*** DATA SUPPLIED

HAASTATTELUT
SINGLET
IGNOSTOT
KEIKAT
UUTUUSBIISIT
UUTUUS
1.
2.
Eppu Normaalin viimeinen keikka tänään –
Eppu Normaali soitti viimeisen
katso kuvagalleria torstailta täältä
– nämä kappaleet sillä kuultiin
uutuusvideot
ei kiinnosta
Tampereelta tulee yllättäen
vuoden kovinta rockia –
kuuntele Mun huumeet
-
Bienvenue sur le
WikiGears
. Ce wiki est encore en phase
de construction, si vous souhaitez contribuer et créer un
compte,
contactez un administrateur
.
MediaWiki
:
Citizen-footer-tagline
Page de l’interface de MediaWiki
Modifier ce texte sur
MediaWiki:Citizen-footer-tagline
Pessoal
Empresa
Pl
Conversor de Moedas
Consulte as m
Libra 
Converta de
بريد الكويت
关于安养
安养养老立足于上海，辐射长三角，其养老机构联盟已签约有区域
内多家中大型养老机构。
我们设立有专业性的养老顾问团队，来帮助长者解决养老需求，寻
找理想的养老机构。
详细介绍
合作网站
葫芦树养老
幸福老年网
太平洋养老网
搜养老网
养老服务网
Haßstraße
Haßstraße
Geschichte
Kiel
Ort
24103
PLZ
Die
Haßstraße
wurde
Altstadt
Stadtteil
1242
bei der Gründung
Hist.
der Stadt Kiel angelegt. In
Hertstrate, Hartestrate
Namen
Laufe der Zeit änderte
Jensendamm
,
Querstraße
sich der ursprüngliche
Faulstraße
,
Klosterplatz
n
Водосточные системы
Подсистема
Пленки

******
*** DATA SUPPLIED

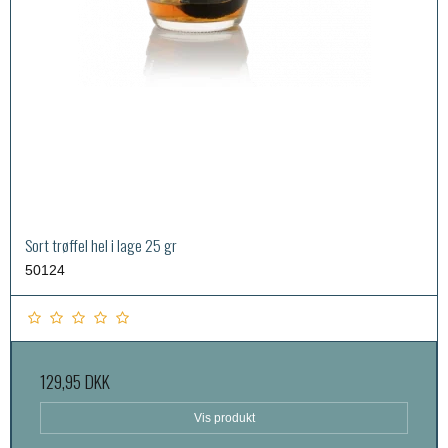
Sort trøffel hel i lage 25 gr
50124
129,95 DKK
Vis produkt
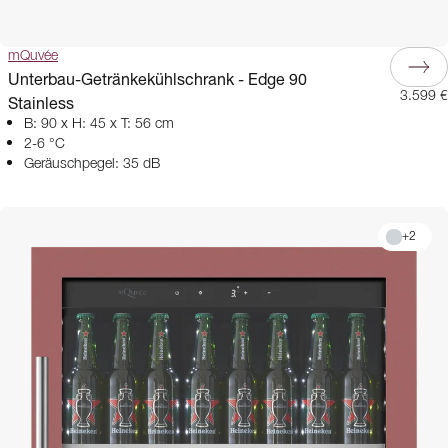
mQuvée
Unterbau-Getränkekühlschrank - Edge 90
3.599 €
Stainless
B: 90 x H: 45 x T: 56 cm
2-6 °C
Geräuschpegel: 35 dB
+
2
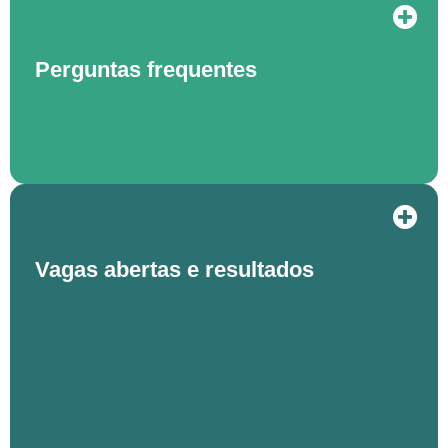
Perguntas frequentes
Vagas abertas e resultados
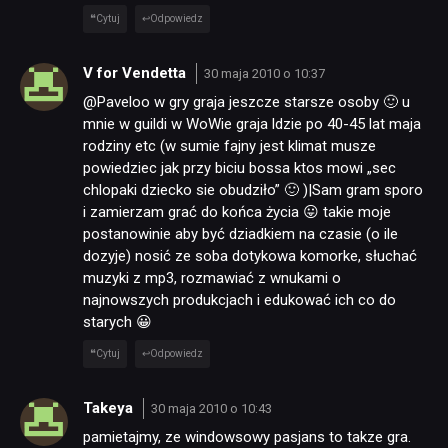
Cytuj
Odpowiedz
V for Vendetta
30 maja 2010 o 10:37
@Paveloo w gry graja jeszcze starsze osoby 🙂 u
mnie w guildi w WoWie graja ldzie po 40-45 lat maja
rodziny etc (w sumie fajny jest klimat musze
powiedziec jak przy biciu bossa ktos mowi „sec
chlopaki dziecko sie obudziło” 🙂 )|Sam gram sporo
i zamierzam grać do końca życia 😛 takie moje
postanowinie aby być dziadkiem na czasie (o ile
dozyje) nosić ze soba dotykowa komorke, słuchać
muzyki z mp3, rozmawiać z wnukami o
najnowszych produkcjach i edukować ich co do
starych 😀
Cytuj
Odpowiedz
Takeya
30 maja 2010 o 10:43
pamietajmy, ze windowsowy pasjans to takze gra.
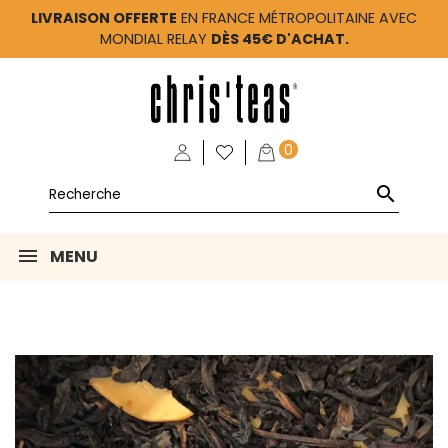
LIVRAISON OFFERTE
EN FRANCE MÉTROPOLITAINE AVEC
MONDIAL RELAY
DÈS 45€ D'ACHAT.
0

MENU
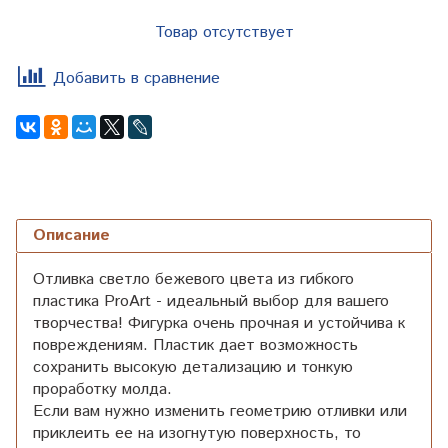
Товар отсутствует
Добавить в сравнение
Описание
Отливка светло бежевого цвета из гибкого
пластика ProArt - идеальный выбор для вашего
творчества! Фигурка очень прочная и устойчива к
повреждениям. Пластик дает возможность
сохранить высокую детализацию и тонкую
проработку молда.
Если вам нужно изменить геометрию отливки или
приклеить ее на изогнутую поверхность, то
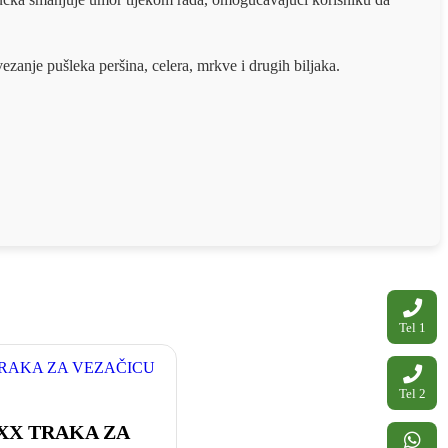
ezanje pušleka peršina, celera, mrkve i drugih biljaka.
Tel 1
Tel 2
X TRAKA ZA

******

▶ [TASK BRIEF]: Swap "Stainless" for "Black" in the material from the line with "Sort trøffel hel i lage 25 gr" to the line with "Vagas abertas e resultados", and give back only those lines with everything else unchanged. Leave the pictures out of the answer.

▶ [RESPONSE FOR THIS EXERCISE]:
Sort trøffel hel i lage 25 gr
50124
129,95 DKK
Vis produkt
mQuvée
Unterbau-Getränkekühlschrank - Edge 90
3.599 €
Black
B: 90 x H: 45 x T: 56 cm
2-6 °C
Geräuschpegel: 35 dB
+
2
Perguntas frequentes
Vagas abertas e resultados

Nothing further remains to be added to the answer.